A thorny and deep issue, you’d need a super-big brush to sweep this one away. Estimations are that a $67 billion industry is set become $82 billion large by 2017 – the largest segment of gamers being the 14 to 19 year old bracket, with the younger end dropping yearly. No surprise that the education sector is awash with games. Institutions like schools are as much part and parcel of the societies they serve as are the young people they educate. Technology has played an enormous part in human development. The technology of games as source, method and stimulator for learning is undisputed: they work. Children, disaffected or not, generally enjoy playing games, and games, what’s more, whose contextual expectations – thinking and physical – are often highly complex.

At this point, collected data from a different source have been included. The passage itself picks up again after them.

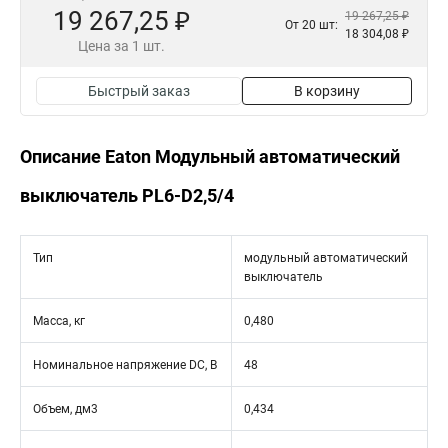
19 267,25 ₽
19 267,25 ₽
От 20 шт:
18 304,08 ₽
Цена за 1 шт.
Быстрый заказ
В корзину
Описание Eaton Модульный автоматический
выключатель PL6-D2,5/4
Тип
модульный автоматический
выключатель
Масса, кг
0,480
Номинальное напряжение DC, В
48
Объем, дм3
0,434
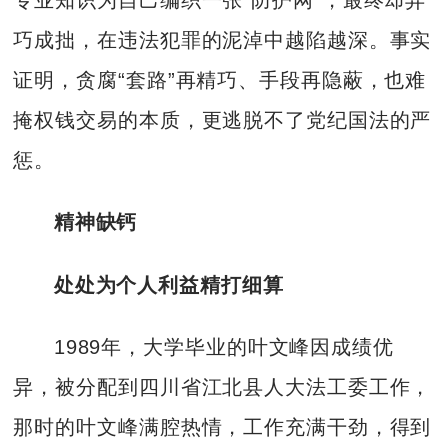
巧成拙，在违法犯罪的泥淖中越陷越深。事实
证明，贪腐“套路”再精巧、手段再隐蔽，也难
掩权钱交易的本质，更逃脱不了党纪国法的严
惩。
精神缺钙
处处为个人利益精打细算
1989年，大学毕业的叶文峰因成绩优
异，被分配到四川省江北县人大法工委工作，
那时的叶文峰满腔热情，工作充满干劲，得到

Which doesn’t necessarily vindicate a company like King. Compare Candy Crush to the likes of Civilisation IV. No comparison, really. Nevertheless, it’s an unfair one. Lots of educational games aren’t nearly as complex as Civilisation IV. Many, in fact, are necessarily simple, deeply repetitive, highly reward based and use similar aural and visual stimulators to those found in Candy Crush. Many even have the same lockout game mechanics, though these would result merely in being locked out of a part – the honeypot part – of the game. No doubt, following Smith’s argument, our educational games tap into exactly the same dopamine droppers as Candy Crush, though perhaps less obviously.

Meaning, and finally, a question: Does the means warrant the educational ends? If, for example, a literacy-based game designed on the same game mechanics principles as Candy Crush results in the player learning to read, does the fact that he or she has managed off the back of pumped-up parcels of neurotransmitters matter? Put this way, I’m fairly sure the majority of us will be scratching our heads for a better solution; only, however, if the game is understood either as the totality of the individual’s learning experience, or as the malingering destroyer of real-world education. For some of us, the future is here, and we’re not happy. For others, it’s here, and we’re going to do our best to accommodate it. For champions of the digital, it’s here and here to stay, so best face, please, shake hands, and let’s go solve the world’s problems.

Personally, the virtual (in education as in everywhere else) is ideally a complement to real-world teaching – in much the same way that speaking complements writing or exercise concentration. Clearly, reward-motivated behaviour structures, virtual or otherwise, are no substitute for internalised, self-motivated systems of learning, but saying no to the educational benefits of gaming on the basis of its addict making mechanics is possibly a tad idealistic and scapegoat’s the virtual for a culture already super-predicated on reward.